SICHTUNSICHTBAR

abcdef

Es ist der dritte Teil einer Krimiserie, der für mich allerdings der erste in dieser Reihe ist, den ich gelesen habe. Dabei handelt es sich um die Kriminalgeschichte von Gabriela Kasperski „SICHT UNSICHTBAR“. Wer nun erwartet mit einem knallharten Thriller bedient zu werden, wird ent täuscht sein, je nach Interesse entweder positiv oder negativ. Hier wird in eine Familien/Freunde/Dorfgemeinschaftsstory ein Mord eingebettet, wobei es sich beim im Cover vorgestellten Ermittlerduo Schnyder & Meier nur bei letzterem um einen Commissario handelt.
Das Duo, ein nicht verheiratetes Elternpaar in einer schwerwiegenden Krise, leben sie doch nun schon seit einiger Zeit sehr beengt in einer Dachgeschosswohnung, und das mit einem Baby. Der gerade aus der Elternzeit wieder in den Beruf zurückgekehrte Commissario Werner Meier wird am Tag der Taufe seines Sohnes Finn zu einem Mord gerufen. Es handelt sich um den Pensionswirt Johan Havemann, bei dem die beteiligten Gründer des Projektes VillageGreen logieren, die unter anderem ausgerechnet dessen Grundstück samt Pension, angrenzender Fabrikhalle und Hühnerstall erwerben wollen. Es soll ein ökologisches Freizeit- und Erlebnis-Ressort der Extraklasse entstehen, direkt am hübschen Greifensee gelegen, und selbstverständlich sollen auch noch Luxuswohnungen im Anschluss daran gebaut werden. Dagegen wettert nun der Ranger des Naturschutzgebietes Silberbirke, der das Idyll in Gefahr gebracht sieht. Auf ihn fällt der erste Verdacht. Dass der Commissario Meier auch noch einen Hexenschuss erleidet, seine Freundin Zita mit dem Gedanken spielt wieder arbeiten zu gehen, seine eigene Vermieterin ihre Tochter vermisst und bei noch vielen anderen Nebenschauplätzen der Kollegen, Dorfbewohner und Projektleute seine Person benötigen, macht ihm den Wiedereinstieg nicht gerade leicht.
All die einzelnen Charaktere und ihre Verbindung zur Geschichte an dieser Stelle aufzuzählen würde die Rezension sprengen, wichtig ist mir, den Schreibstil zu erwähnen. Kasperski serviert uns gleich auf der ersten Seite starke Einstiege. Einmal eine Art Vision, Traum oder Erinnerung, die Böses ahnen lässt. Und weiter ein genialer Einblick in das Empfinden einer Fliege, wenn sie vor lauter Freude …

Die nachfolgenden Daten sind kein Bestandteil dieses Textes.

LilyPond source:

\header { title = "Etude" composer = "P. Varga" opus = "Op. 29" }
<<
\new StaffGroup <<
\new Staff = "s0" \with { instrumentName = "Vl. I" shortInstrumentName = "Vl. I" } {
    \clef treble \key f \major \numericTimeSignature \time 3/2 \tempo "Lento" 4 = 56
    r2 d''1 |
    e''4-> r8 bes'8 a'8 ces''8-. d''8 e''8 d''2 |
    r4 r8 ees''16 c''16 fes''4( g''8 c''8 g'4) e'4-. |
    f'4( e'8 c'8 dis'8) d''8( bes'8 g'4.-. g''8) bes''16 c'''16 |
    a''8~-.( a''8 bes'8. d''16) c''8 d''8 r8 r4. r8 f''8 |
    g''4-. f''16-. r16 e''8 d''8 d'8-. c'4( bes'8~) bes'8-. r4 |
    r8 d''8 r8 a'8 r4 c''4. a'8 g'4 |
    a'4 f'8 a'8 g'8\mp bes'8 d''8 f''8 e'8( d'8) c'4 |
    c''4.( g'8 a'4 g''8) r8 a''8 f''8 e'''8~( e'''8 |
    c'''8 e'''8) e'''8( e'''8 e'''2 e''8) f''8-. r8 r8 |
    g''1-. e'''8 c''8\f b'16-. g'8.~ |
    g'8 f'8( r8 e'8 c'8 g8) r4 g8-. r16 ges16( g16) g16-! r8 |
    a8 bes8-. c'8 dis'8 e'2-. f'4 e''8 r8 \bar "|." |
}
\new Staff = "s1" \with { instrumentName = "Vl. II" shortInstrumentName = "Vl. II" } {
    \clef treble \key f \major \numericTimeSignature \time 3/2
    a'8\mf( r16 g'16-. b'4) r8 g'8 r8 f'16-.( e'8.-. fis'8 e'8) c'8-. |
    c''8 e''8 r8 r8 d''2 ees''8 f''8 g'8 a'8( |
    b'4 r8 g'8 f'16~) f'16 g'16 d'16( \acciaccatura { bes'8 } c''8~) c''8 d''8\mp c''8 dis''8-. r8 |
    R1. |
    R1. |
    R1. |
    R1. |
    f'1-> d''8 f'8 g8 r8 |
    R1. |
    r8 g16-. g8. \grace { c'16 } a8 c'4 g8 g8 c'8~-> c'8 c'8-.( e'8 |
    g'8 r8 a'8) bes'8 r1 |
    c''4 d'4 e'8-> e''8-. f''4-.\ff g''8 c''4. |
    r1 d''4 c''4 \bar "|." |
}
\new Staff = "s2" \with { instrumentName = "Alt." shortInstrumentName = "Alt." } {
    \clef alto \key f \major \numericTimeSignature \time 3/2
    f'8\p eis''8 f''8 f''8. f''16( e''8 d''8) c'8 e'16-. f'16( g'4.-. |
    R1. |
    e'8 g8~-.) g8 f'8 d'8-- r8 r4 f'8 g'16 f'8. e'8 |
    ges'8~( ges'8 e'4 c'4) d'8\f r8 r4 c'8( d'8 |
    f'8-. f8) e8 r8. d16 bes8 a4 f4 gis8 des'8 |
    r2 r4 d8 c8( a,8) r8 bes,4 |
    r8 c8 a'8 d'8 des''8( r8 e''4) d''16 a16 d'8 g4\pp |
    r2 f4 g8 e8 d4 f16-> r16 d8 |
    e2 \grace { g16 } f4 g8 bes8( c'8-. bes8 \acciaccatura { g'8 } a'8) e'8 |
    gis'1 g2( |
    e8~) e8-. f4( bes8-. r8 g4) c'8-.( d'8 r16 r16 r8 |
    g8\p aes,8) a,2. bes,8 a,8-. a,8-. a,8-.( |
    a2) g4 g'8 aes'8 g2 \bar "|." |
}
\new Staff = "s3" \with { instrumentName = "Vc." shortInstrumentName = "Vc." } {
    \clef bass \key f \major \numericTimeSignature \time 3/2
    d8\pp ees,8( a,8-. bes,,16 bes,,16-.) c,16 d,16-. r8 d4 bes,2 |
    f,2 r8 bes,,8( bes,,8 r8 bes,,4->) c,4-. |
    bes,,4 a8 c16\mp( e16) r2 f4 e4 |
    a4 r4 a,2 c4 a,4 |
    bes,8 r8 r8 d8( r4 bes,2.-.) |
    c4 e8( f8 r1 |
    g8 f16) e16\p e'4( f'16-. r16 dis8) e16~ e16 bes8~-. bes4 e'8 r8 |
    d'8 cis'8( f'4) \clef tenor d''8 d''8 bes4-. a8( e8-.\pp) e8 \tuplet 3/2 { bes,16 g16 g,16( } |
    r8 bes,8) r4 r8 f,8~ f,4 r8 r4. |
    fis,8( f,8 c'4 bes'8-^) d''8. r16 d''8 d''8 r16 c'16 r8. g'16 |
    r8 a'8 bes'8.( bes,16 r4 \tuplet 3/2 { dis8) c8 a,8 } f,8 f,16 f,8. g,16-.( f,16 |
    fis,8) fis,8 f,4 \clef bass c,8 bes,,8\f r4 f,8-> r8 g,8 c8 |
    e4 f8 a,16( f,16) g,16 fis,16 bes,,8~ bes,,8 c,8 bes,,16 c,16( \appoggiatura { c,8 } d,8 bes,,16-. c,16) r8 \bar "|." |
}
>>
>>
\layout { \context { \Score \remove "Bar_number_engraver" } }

Aber ihre wahre Stärke spielt sie dann aus, wenn sie ihre in Stress geratenen Protagonisten in eine Art Tunnelblick fallen lässt. Die schnellen, kurzen Sätze, die Hast und Eile ausdrücken, dass die Personen nichts anderes mehr erfassen können, nur noch handeln um des Handelns Willen, das ist ausdrucksstark. Hier kann man erahnen, dass die Autorin sehr wohl auch einen Thriller schreiben könnte. Diese Absätze stärken die Geschichte mehr als alles andere und machen diese lesenswert. Sicher könnte es helfen, die ersten beiden Bücher dieser Reihe von Kasperski ebenfalls gelesen zu haben, um die ein oder andere Person besser einzuordnen, auf jeden Fall wäre es ein Lesespaß mehr. Da die Story in Österreich spielt, haben wir es mal wieder mit spezifischen Dialekten und sprachlichen Extras zu tun, die diese das Lesen bereichern. Um nun auf den Titel zurückzukommen, dieser passt hier genau. Was ist sichtbar, was unsichtbar; was sehen, erfassen wir sofort, was wollen wir vielleicht nicht wahrhaben, nicht sehen oder fühlen. Weil dieses zu schmerzhaft ist, uns an Dinge erinnert, die nicht sein sollen, können oder dürfen? Fast jede der Protagonisten in dieser Geschichte hat in der Vergangenheit Erfahrungen gemacht, die deren Handlungen nun verstärken oder verstecken, übertünchen oder bloßstellen. Interessante Charaktere, die man in einer so kleinen Gemeinschaft sicher nicht erwartet.